Again, this doesn’t cause any concern to the authors of the New Testament writings. Crucially, we do not see the New Testament authors spending time reconciling these two qualities by describing God in ways that reflect the later doctrine of the trinity.
So where does the Trinity come from?
Paul and Josh look at some independent viewpoints that address this:
Nowhere does the Bible explicitly teach this combination of assertions. It may, nevertheless, be claimed that the doctrine of the Trinity is a profoundly appropriate interpretation of the biblical witness to God in the light of the ministry, death and resurrection-exaltation of Jesus—the ‘Christ event’.New Bible Dictionary, p.1209
Though “trinity” is a second-century term found nowhere in the Bible, and the Scriptures present no finished trinitarian statement, the New Testament does contain most of the building materials for later doctrine.The International Standard Bible Encyclopedia, Revised, 4, p.914
So it seems generally recognised that the doctrine of the Trinity is post-Biblical, but is seen as an “appropriate interpretation” of the raw materials, i.e. the ideas contained in the Scriptures. Paul and Josh consider the possibility that the Unitarian viewpoint is an alternative “appropriate interpretation” which uses the same raw materials.
Three key questions
Josh and Paul identify three key questions that early Christianity grappled with as part of formulating the post-Biblical concept of the Trinity. These are each discussed alongside a Unitarian perspective on the questions.
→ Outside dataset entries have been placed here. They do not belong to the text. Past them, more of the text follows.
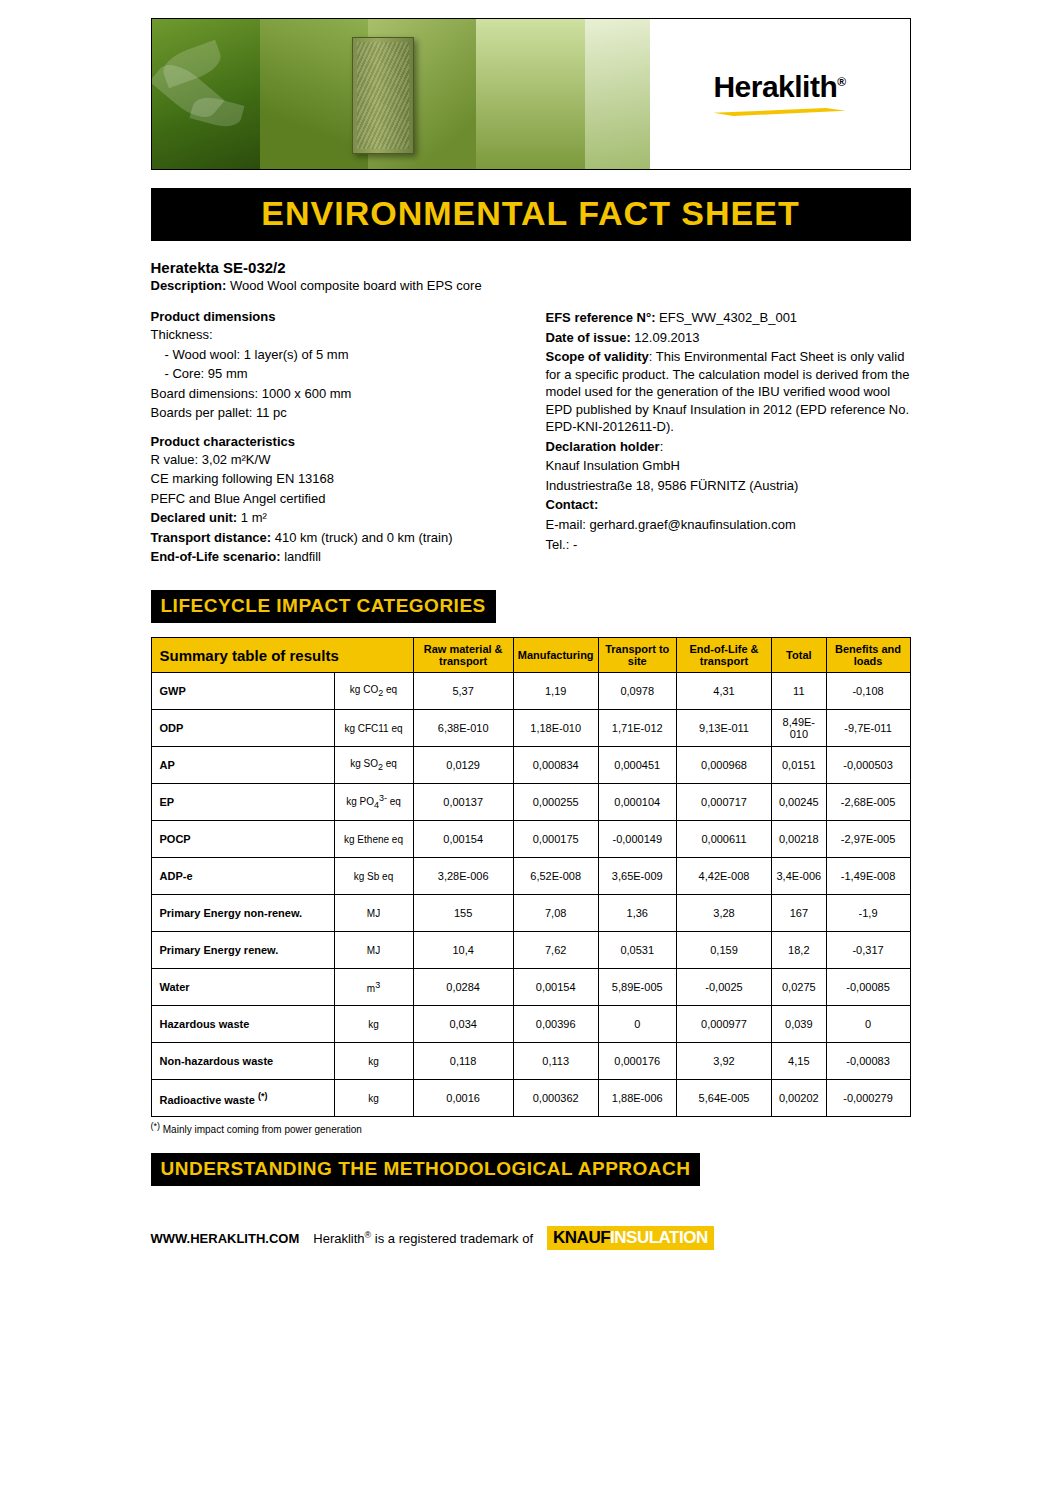Heraklith®
ENVIRONMENTAL FACT SHEET
Heratekta SE-032/2
Description: Wood Wool composite board with EPS core
Product dimensions
Thickness:
- Wood wool: 1 layer(s) of 5 mm
- Core: 95 mm
Board dimensions: 1000 x 600 mm
Boards per pallet: 11 pc
Product characteristics
R value: 3,02 m²K/W
CE marking following EN 13168
PEFC and Blue Angel certified
Declared unit: 1 m²
Transport distance: 410 km (truck) and 0 km (train)
End-of-Life scenario: landfill
EFS reference N°: EFS_WW_4302_B_001
Date of issue: 12.09.2013
Scope of validity: This Environmental Fact Sheet is only valid for a specific product. The calculation model is derived from the model used for the generation of the IBU verified wood wool EPD published by Knauf Insulation in 2012 (EPD reference No. EPD-KNI-2012611-D).
Declaration holder:
Knauf Insulation GmbH
Industriestraße 18, 9586 FÜRNITZ (Austria)
Contact:
E-mail: gerhard.graef@knaufinsulation.com
Tel.: -
LIFECYCLE IMPACT CATEGORIES
| Summary table of results | Raw material & transport | Manufacturing | Transport to site | End-of-Life & transport | Total | Benefits and loads |
| --- | --- | --- | --- | --- | --- | --- |
| GWP | kg CO 2 eq | 5,37 | 1,19 | 0,0978 | 4,31 | 11 | -0,108 |
| ODP | kg CFC11 eq | 6,38E-010 | 1,18E-010 | 1,71E-012 | 9,13E-011 | 8,49E-010 | -9,7E-011 |
| AP | kg SO 2 eq | 0,0129 | 0,000834 | 0,000451 | 0,000968 | 0,0151 | -0,000503 |
| EP | kg PO 4 3- eq | 0,00137 | 0,000255 | 0,000104 | 0,000717 | 0,00245 | -2,68E-005 |
| POCP | kg Ethene eq | 0,00154 | 0,000175 | -0,000149 | 0,000611 | 0,00218 | -2,97E-005 |
| ADP-e | kg Sb eq | 3,28E-006 | 6,52E-008 | 3,65E-009 | 4,42E-008 | 3,4E-006 | -1,49E-008 |
| Primary Energy non-renew. | MJ | 155 | 7,08 | 1,36 | 3,28 | 167 | -1,9 |
| Primary Energy renew. | MJ | 10,4 | 7,62 | 0,0531 | 0,159 | 18,2 | -0,317 |
| Water | m 3 | 0,0284 | 0,00154 | 5,89E-005 | -0,0025 | 0,0275 | -0,00085 |
| Hazardous waste | kg | 0,034 | 0,00396 | 0 | 0,000977 | 0,039 | 0 |
| Non-hazardous waste | kg | 0,118 | 0,113 | 0,000176 | 3,92 | 4,15 | -0,00083 |
| Radioactive waste (*) | kg | 0,0016 | 0,000362 | 1,88E-006 | 5,64E-005 | 0,00202 | -0,000279 |
(*) Mainly impact coming from power generation
UNDERSTANDING THE METHODOLOGICAL APPROACH
WWW.HERAKLITH.COM Heraklith® is a registered trademark of KNAUFINSULATION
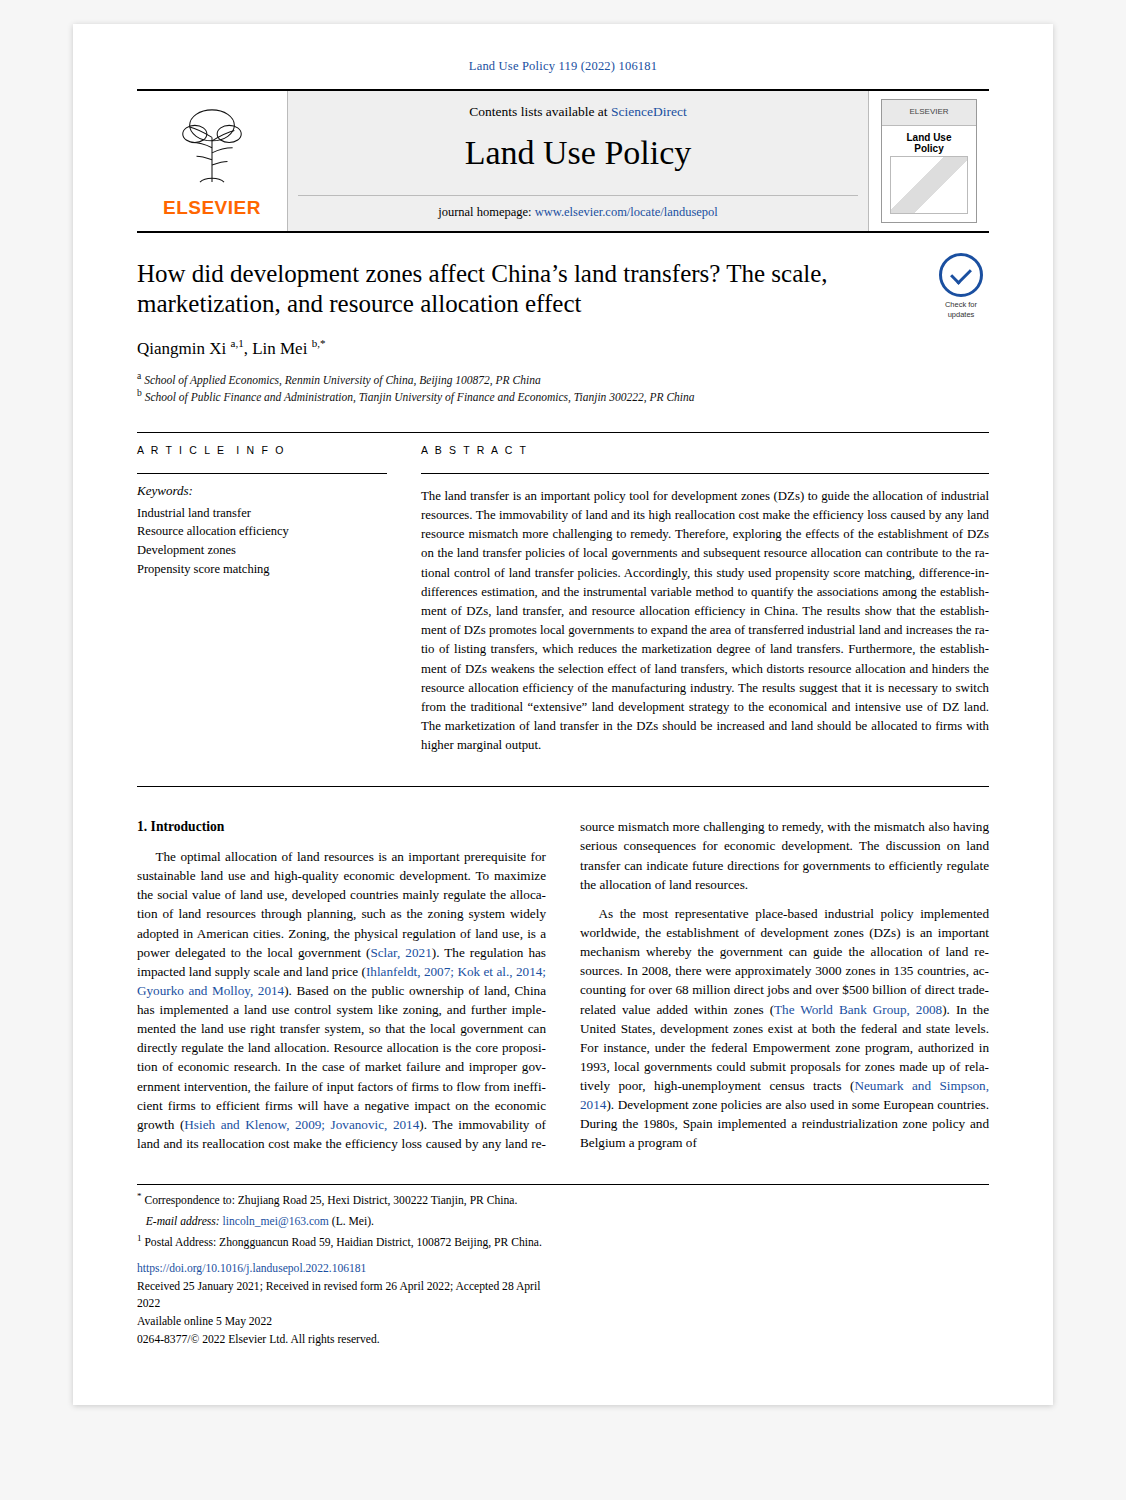Land Use Policy 119 (2022) 106181
ELSEVIER
Contents lists available at ScienceDirect
Land Use Policy
journal homepage: www.elsevier.com/locate/landusepol
ELSEVIER
Land Use
Policy
Check for
updates
How did development zones affect China’s land transfers? The scale, marketization, and resource allocation effect
Qiangmin Xi a,1, Lin Mei b,*
a School of Applied Economics, Renmin University of China, Beijing 100872, PR China
b School of Public Finance and Administration, Tianjin University of Finance and Economics, Tianjin 300222, PR China
A R T I C L E I N F O
Keywords:
Industrial land transfer
Resource allocation efficiency
Development zones
Propensity score matching
A B S T R A C T
The land transfer is an important policy tool for development zones (DZs) to guide the allocation of industrial resources. The immovability of land and its high reallocation cost make the efficiency loss caused by any land resource mismatch more challenging to remedy. Therefore, exploring the effects of the establishment of DZs on the land transfer policies of local governments and subsequent resource allocation can contribute to the rational control of land transfer policies. Accordingly, this study used propensity score matching, difference-in-differences estimation, and the instrumental variable method to quantify the associations among the establishment of DZs, land transfer, and resource allocation efficiency in China. The results show that the establishment of DZs promotes local governments to expand the area of transferred industrial land and increases the ratio of listing transfers, which reduces the marketization degree of land transfers. Furthermore, the establishment of DZs weakens the selection effect of land transfers, which distorts resource allocation and hinders the resource allocation efficiency of the manufacturing industry. The results suggest that it is necessary to switch from the traditional “extensive” land development strategy to the economical and intensive use of DZ land. The marketization of land transfer in the DZs should be increased and land should be allocated to firms with higher marginal output.
1. Introduction
The optimal allocation of land resources is an important prerequisite for sustainable land use and high-quality economic development. To maximize the social value of land use, developed countries mainly regulate the allocation of land resources through planning, such as the zoning system widely adopted in American cities. Zoning, the physical regulation of land use, is a power delegated to the local government (Sclar, 2021). The regulation has impacted land supply scale and land price (Ihlanfeldt, 2007; Kok et al., 2014; Gyourko and Molloy, 2014). Based on the public ownership of land, China has implemented a land use control system like zoning, and further implemented the land use right transfer system, so that the local government can directly regulate the land allocation. Resource allocation is the core proposition of economic research. In the case of market failure and improper government intervention, the failure of input factors of firms to flow from inefficient firms to efficient firms will have a negative impact on the economic growth (Hsieh and Klenow, 2009; Jovanovic, 2014). The immovability of land and its reallocation cost make the efficiency loss caused by any land resource mismatch more challenging to remedy, with the mismatch also having serious consequences for economic development. The discussion on land transfer can indicate future directions for governments to efficiently regulate the allocation of land resources.
As the most representative place-based industrial policy implemented worldwide, the establishment of development zones (DZs) is an important mechanism whereby the government can guide the allocation of land resources. In 2008, there were approximately 3000 zones in 135 countries, accounting for over 68 million direct jobs and over $500 billion of direct trade-related value added within zones (The World Bank Group, 2008). In the United States, development zones exist at both the federal and state levels. For instance, under the federal Empowerment zone program, authorized in 1993, local governments could submit proposals for zones made up of relatively poor, high-unemployment census tracts (Neumark and Simpson, 2014). Development zone policies are also used in some European countries. During the 1980s, Spain implemented a reindustrialization zone policy and Belgium a program of
* Correspondence to: Zhujiang Road 25, Hexi District, 300222 Tianjin, PR China.
E-mail address: lincoln_mei@163.com (L. Mei).
1 Postal Address: Zhongguancun Road 59, Haidian District, 100872 Beijing, PR China.
https://doi.org/10.1016/j.landusepol.2022.106181
Received 25 January 2021; Received in revised form 26 April 2022; Accepted 28 April 2022
Available online 5 May 2022
0264-8377/© 2022 Elsevier Ltd. All rights reserved.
- Did Jesus exist before his birth?
- Did Jesus perform creation?
- Is Jesus called God and given Divine attributes?
In each case, Paul and Josh look at the key scriptural references involved (John 1:1, Colossians 1:15 and Hebrews 1:1-8). They consider how the Trinitarian and Unitarian viewpoints might be derived from each passage. In particular they note the historical situation of Christians living in a world steeped in Greek philosophy which assumed that a distant, transcendent God could not also interact directly with his material creation. The challenge is posed: did Christianity try to use Scripture to answer a Greek philosophical question which actually didn’t need answering? Was it because early Christians sought to defend their position using concepts from Greek philosophy that paved the way for post-Biblical Trinitarian formulas?
We recognise that this is only the beginning of a broader discussion and we hope this episode lays the groundwork for future conversations thinking about the Trinity and how we see the Biblical Unitarian position as a valid part of the history of theology and Christianity.